## Task instructions
Could you repeat the records below exactly, leaving the pictures out?

Input records section start

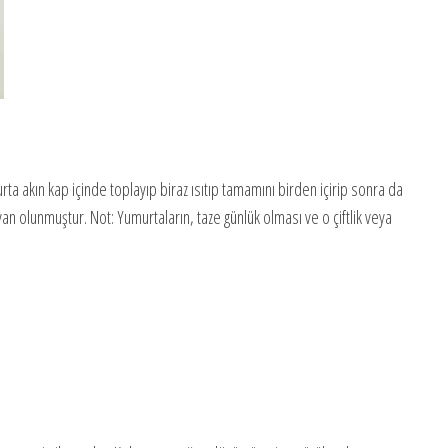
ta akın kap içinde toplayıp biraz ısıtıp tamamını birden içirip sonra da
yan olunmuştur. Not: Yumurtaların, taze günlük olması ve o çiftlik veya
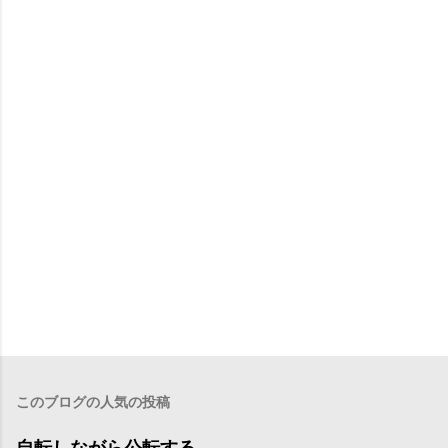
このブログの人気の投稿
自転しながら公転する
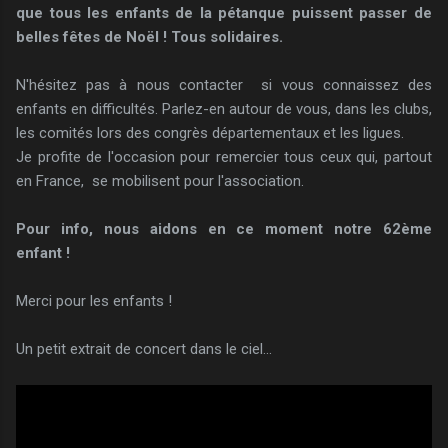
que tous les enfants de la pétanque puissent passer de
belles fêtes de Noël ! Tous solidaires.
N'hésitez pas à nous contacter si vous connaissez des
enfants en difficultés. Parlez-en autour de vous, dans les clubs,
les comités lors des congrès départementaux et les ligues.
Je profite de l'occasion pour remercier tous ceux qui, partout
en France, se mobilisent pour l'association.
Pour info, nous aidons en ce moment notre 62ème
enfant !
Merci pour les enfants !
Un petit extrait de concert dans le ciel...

Input records section end

## Result of the exercise
ta akın kap içinde toplayıp biraz ısıtıp tamamını birden içirip sonra da
yan olunmuştur. Not: Yumurtaların, taze günlük olması ve o çiftlik veya
このブログの人気の投稿
自転しながら公転する
que tous les enfants de la pétanque puissent passer de
belles fêtes de Noël ! Tous solidaires.
N'hésitez pas à nous contacter si vous connaissez des
enfants en difficultés. Parlez-en autour de vous, dans les clubs,
les comités lors des congrès départementaux et les ligues.
Je profite de l'occasion pour remercier tous ceux qui, partout
en France, se mobilisent pour l'association.
Pour info, nous aidons en ce moment notre 62ème
enfant !
Merci pour les enfants !
Un petit extrait de concert dans le ciel...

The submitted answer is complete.